» Testo
Nell’azione Nato contro la Libia, conflitto corto e di intensità tutto sommato molto ridotta, noi europei siamo rimasti rapidamente senza munizioni per gli aerei e abbiamo dovuto acquistarle dagli Stati Uniti. Un fatto che la dice lunga e sui livelli delle nostre scorte e sulla nostra capacità produttiva nel settore.
Quando la tensione fra Ucraina e Russia ha assunto aspetti realmente preoccupanti, il vertice della Nato, svoltosi in quei giorni, ha dovuto tristemente constatare che l’Alleanza avrebbe incontrato difficoltà fortissime a schierare in frontiera anche una sola divisione di forze alleate. Ha quindi cercato di riconfortare i suoi terrorizzati membri del nord-est europeo con soluzioni fantasiose relative alla dislocazione in aree avanzate di depositi di armi e materiali e alla creazione di forze di reazione molto, molto, molto rapide… il tutto ben in fieri, naturalmente!

» Record presentati
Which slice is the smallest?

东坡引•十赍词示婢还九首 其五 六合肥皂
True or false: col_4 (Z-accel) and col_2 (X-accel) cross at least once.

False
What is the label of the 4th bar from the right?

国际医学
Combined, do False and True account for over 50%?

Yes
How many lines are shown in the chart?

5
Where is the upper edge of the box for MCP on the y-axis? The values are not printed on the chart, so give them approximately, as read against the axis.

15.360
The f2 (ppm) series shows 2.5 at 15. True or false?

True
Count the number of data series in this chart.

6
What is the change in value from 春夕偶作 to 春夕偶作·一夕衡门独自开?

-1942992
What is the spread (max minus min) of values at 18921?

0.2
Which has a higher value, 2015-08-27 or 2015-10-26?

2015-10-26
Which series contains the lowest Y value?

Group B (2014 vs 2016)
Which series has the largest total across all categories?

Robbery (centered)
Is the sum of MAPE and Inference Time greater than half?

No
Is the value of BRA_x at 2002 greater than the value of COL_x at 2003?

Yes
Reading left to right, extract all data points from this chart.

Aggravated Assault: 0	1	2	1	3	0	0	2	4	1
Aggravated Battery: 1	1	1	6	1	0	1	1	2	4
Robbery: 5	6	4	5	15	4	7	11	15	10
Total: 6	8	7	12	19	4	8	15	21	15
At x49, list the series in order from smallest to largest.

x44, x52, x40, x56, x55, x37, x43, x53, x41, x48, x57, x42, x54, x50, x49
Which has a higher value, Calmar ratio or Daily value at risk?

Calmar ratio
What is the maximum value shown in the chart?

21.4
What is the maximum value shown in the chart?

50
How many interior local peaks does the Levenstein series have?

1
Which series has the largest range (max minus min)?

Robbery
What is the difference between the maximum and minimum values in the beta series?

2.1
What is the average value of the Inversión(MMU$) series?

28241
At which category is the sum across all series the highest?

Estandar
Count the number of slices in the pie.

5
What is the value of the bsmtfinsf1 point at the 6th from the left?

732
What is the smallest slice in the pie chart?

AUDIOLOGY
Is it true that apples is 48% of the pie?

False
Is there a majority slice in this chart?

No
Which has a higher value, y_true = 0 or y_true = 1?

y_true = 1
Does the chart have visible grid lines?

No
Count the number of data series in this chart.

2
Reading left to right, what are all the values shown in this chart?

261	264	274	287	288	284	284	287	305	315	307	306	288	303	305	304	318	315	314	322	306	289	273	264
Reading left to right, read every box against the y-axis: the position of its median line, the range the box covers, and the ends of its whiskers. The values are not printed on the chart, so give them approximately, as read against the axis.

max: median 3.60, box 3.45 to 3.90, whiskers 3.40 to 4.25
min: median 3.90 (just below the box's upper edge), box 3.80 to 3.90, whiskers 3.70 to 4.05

» Cosa devi fare
Ricopia per favore per intero il testo sulla Nato riportato sopra, senza cambiare nulla.

» Soluzione esercizio
Nell’azione Nato contro la Libia, conflitto corto e di intensità tutto sommato molto ridotta, noi europei siamo rimasti rapidamente senza munizioni per gli aerei e abbiamo dovuto acquistarle dagli Stati Uniti. Un fatto che la dice lunga e sui livelli delle nostre scorte e sulla nostra capacità produttiva nel settore.
Quando la tensione fra Ucraina e Russia ha assunto aspetti realmente preoccupanti, il vertice della Nato, svoltosi in quei giorni, ha dovuto tristemente constatare che l’Alleanza avrebbe incontrato difficoltà fortissime a schierare in frontiera anche una sola divisione di forze alleate. Ha quindi cercato di riconfortare i suoi terrorizzati membri del nord-est europeo con soluzioni fantasiose relative alla dislocazione in aree avanzate di depositi di armi e materiali e alla creazione di forze di reazione molto, molto, molto rapide… il tutto ben in fieri, naturalmente!